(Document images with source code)
==============================

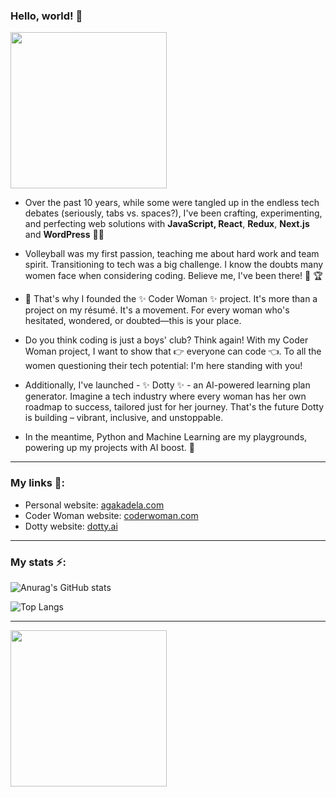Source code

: ### Hello, world! 👋

[<img src="https://user-images.githubusercontent.com/14938482/173395971-707d0d64-ca9d-4c34-9f08-df2a80c229fd.png" width="250" />](https://agakadela.com)

 - Over the past 10 years, while some were tangled up in the endless tech debates (seriously, tabs vs. spaces?), I've been crafting, experimenting, and perfecting web solutions with **JavaScript, React**, **Redux**, **Next.js** and **WordPress** 👩‍💻  

- Volleyball was my first passion, teaching me about hard work and team spirit. Transitioning to tech was a big challenge. I know the doubts many women face when considering coding. Believe me, I've been there! 🏐  🏆 

- 🔭  That's why I founded the ✨ Coder Woman ✨ project. It's more than a project on my résumé. It's a movement. For every woman who's hesitated, wondered, or doubted—this is your place.

- Do you think coding is just a boys' club? Think again! With my Coder Woman project, I want to show that 👉 everyone can code 👈. To all the women questioning their tech potential: I'm here standing with you!
  
- Additionally, I've launched - ✨ Dotty ✨  - an AI-powered learning plan generator. Imagine a tech industry where every woman has her own roadmap to success, tailored just for her journey. That's the future Dotty is building – vibrant, inclusive, and unstoppable.
  
- In the meantime, Python and Machine Learning are my playgrounds, powering up my projects with AI boost. 🤖  

---
### My links 🔗:
- Personal website: [agakadela.com](https://agakadela.com)
- Coder Woman website: [coderwoman.com](https://coderwoman.com)
- Dotty website: [dotty.ai](https://dotty.ai)
---
### My stats ⚡️:
  
![Anurag's GitHub stats](https://github-readme-stats-sigma-five.vercel.app/api?username=agakadela&show_icons=true&theme=radical&count_private=true)

![Top Langs](https://github-readme-stats-sigma-five.vercel.app/api/top-langs/?username=agakadela&layout=compact&theme=radical)

---
[<img src="https://user-images.githubusercontent.com/14938482/151793615-1fbb3818-fa19-4cd8-bf1e-74b1b9ea1e31.png" width="250" />](https://coderwoman.com)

==============================

Set the entries down again exactly. Do not include the images.

Source code

: ### Hello, world! 👋

[<img src="https://user-images.githubusercontent.com/14938482/173395971-707d0d64-ca9d-4c34-9f08-df2a80c229fd.png" width="250" />](https://agakadela.com)

 - Over the past 10 years, while some were tangled up in the endless tech debates (seriously, tabs vs. spaces?), I've been crafting, experimenting, and perfecting web solutions with **JavaScript, React**, **Redux**, **Next.js** and **WordPress** 👩‍💻  

- Volleyball was my first passion, teaching me about hard work and team spirit. Transitioning to tech was a big challenge. I know the doubts many women face when considering coding. Believe me, I've been there! 🏐  🏆 

- 🔭  That's why I founded the ✨ Coder Woman ✨ project. It's more than a project on my résumé. It's a movement. For every woman who's hesitated, wondered, or doubted—this is your place.

- Do you think coding is just a boys' club? Think again! With my Coder Woman project, I want to show that 👉 everyone can code 👈. To all the women questioning their tech potential: I'm here standing with you!
  
- Additionally, I've launched - ✨ Dotty ✨  - an AI-powered learning plan generator. Imagine a tech industry where every woman has her own roadmap to success, tailored just for her journey. That's the future Dotty is building – vibrant, inclusive, and unstoppable.
  
- In the meantime, Python and Machine Learning are my playgrounds, powering up my projects with AI boost. 🤖  

---
### My links 🔗:
- Personal website: [agakadela.com](https://agakadela.com)
- Coder Woman website: [coderwoman.com](https://coderwoman.com)
- Dotty website: [dotty.ai](https://dotty.ai)
---
### My stats ⚡️:
  
![Anurag's GitHub stats](https://github-readme-stats-sigma-five.vercel.app/api?username=agakadela&show_icons=true&theme=radical&count_private=true)

![Top Langs](https://github-readme-stats-sigma-five.vercel.app/api/top-langs/?username=agakadela&layout=compact&theme=radical)

---
[<img src="https://user-images.githubusercontent.com/14938482/151793615-1fbb3818-fa19-4cd8-bf1e-74b1b9ea1e31.png" width="250" />](https://coderwoman.com)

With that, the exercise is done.